I brought it on myself really. There’s no denying it. After all, I’m the one who chose the number for the latest writing challenge sent out by Danni… how was I to know that it would turn out to be so, well, challenging?
Here’s what I apparently chose:
“A Twist of Truth”
Tell us a story from your past.
1) It must be a true story, but it can be any story that you want to tell.
2) It does not have to be completely accurate. Think of this more as a dramatization rather than a biography.
3) The story cannot be from your POV. In other words, it’s your memory, and your story, but it should be from the POV of someone else who was there. (This could even be the family pet, if you’d like)
Ignoring–or perhaps allowing for–the fact that rule 2 offers some leniency, I’m faced with a dilemma. In any story of mine with actual conflict told from the other persons point of view I either a) come off as looking like a terrible person, b) look like I’m trying to be sensationalist, or c) both. A corollary to b is that I’m afraid that anything interesting about me will come off as trying to make a political point somehow.
If I’m completely honest with myself, I’m a little afraid of the soul-bearing involved in this. That sounds weird coming from me, I know. After all, I tweet and blog pretty freely about my trans experience, my ADHD, and to some extent even my faith(though I still hold back there sometimes for fear of being too ‘evangelical’.) On top of that, my short story for the previous exercise was nothing if not a morality story that pretty much came down to ‘good Christians don’t throw their kids out of the house for being trans*’ and Fallen Things is nothing if not my soul refracted into a multitude of characters.
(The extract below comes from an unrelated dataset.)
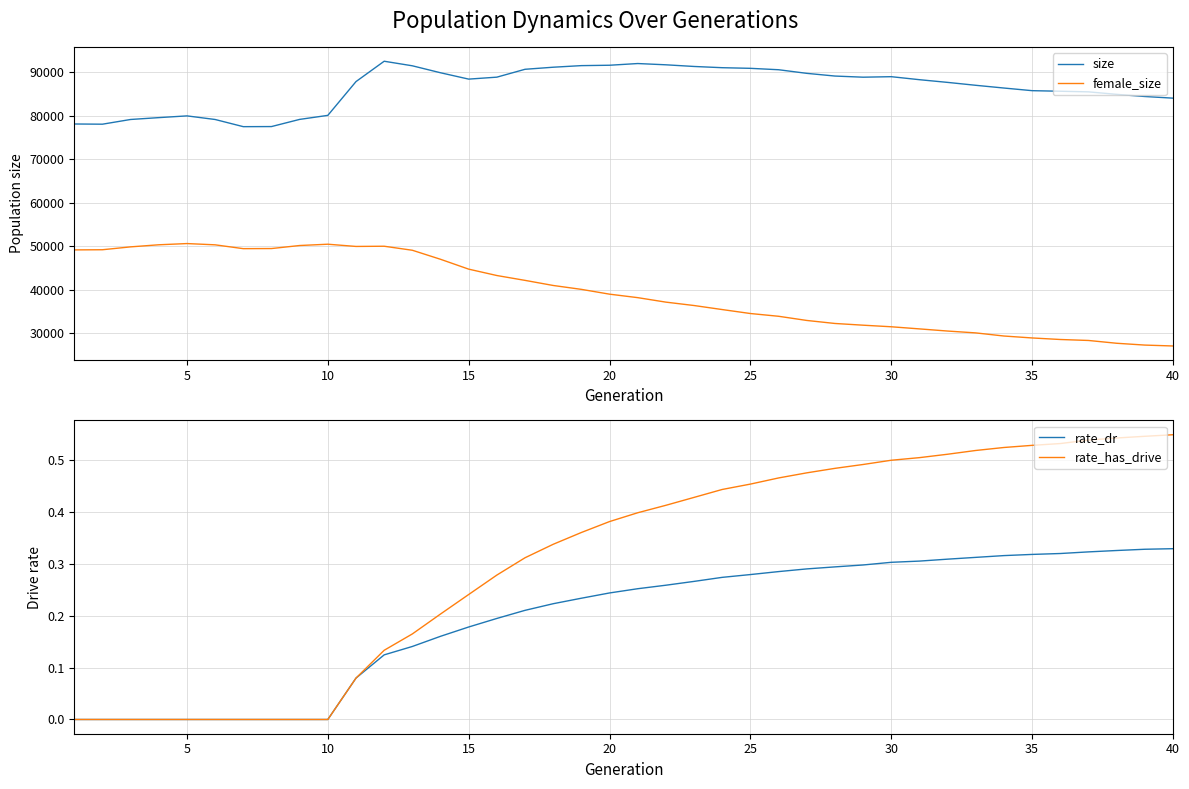

Count the number of data series in this chart.

4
I have no issues sharing these with the group, so why am I so hesitant now?
Partly, revealing myself through my characters is safe because it’s not ‘really me’. I can hide myself in the bit that are pure invention. And on the other side, revealing myself through my own perspective is authentic. I know how I feel or think I feel about the things I’ve experienced and the things I’ve done, but I can’t be certain how others perceived me in the same event. I’m terrified enough of getting my sister ‘wrong’ that I won’t even give a character her name. Actually, most close friends and family are off limits for names, for just about the same reason. I don’t want to get into their minds and get it ‘wrong’.
All of this of course just underlines why I have to write this. If it makes me uncomfortable, that’s just one more emotion to tap into for my writing. It’s one more thing I need to face so I can grow in my craft, and thus become a stronger writer. I may have to drag myself through this story kicking and screaming, but I will do it.
Is this something you’d have trouble with too, or would you have no problem with it? What other sorts of topic or situations are challenging for you to write? Don’t be shy, tells us all about it in the comments.